Se a condução dos personagens deixa a desejar, a forma como o diretor trabalha seu arsenal de referências é ainda mais complicada. A sensação é de que, na ânsia por espalhar piscadelas para os fãs e espectadores mais atentos, Burton atropela a ação e compromete o ritmo da própria trama. Soluções como a formação de um exército de esqueletos (um aceno para “Jason e os Argonautas”) surgem e são abandonadas rapidamente, tendo seu potencial desperdiçado em segundos. Por sua vez, as menções à própria obra, como o segmento em animação stop-motion, jamais justificam sua existência.
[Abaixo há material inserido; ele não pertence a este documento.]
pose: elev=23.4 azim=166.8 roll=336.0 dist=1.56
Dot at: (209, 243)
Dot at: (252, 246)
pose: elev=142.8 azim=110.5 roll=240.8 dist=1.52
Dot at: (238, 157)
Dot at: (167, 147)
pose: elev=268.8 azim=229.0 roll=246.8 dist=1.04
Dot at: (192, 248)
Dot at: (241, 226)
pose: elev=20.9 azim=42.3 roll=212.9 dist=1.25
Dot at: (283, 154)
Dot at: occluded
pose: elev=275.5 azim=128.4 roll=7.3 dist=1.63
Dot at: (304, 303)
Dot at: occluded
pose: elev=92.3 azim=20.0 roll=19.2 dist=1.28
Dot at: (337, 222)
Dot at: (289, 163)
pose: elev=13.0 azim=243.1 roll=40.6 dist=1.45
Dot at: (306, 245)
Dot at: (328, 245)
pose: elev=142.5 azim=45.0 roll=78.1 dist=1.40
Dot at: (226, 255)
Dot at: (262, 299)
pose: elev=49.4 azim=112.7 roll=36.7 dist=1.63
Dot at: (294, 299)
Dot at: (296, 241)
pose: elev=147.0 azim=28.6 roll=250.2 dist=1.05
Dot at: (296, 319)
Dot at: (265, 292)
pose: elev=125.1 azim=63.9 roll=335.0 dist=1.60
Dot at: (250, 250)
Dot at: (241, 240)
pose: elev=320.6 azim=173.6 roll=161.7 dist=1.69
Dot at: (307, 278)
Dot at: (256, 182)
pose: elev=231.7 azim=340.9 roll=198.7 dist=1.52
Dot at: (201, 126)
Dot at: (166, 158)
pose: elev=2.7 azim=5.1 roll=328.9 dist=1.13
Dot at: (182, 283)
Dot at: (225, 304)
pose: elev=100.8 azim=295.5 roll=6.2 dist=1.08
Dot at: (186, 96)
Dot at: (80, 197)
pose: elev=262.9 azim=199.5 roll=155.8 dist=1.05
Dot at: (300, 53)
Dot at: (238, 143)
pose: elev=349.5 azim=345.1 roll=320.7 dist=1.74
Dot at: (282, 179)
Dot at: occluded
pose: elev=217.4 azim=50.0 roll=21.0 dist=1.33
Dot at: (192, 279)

Novamente, apontar as deficiências não significa anular os méritos. Além dos aspectos já citados, o uso mais harmonioso da computação gráfica representa um aprimoramento para o cineasta — o salto com relação a “Alice no País das Maravilhas” é enorme em termos de profundidade e respeito à geografia das cenas. No entanto, por mais que a evolução geral, comparada a “Grandes Olhos” e “Sombras da Noite”, seja também evidente, é difícil negar a falta de energia comum a todos esses trabalhos e desconfiar do que vem a seguir, em especial caso a continuação de “Beetlejuice”/“Os Fantasmas se Divertem” se confirme como o próximo capítulo dessa história.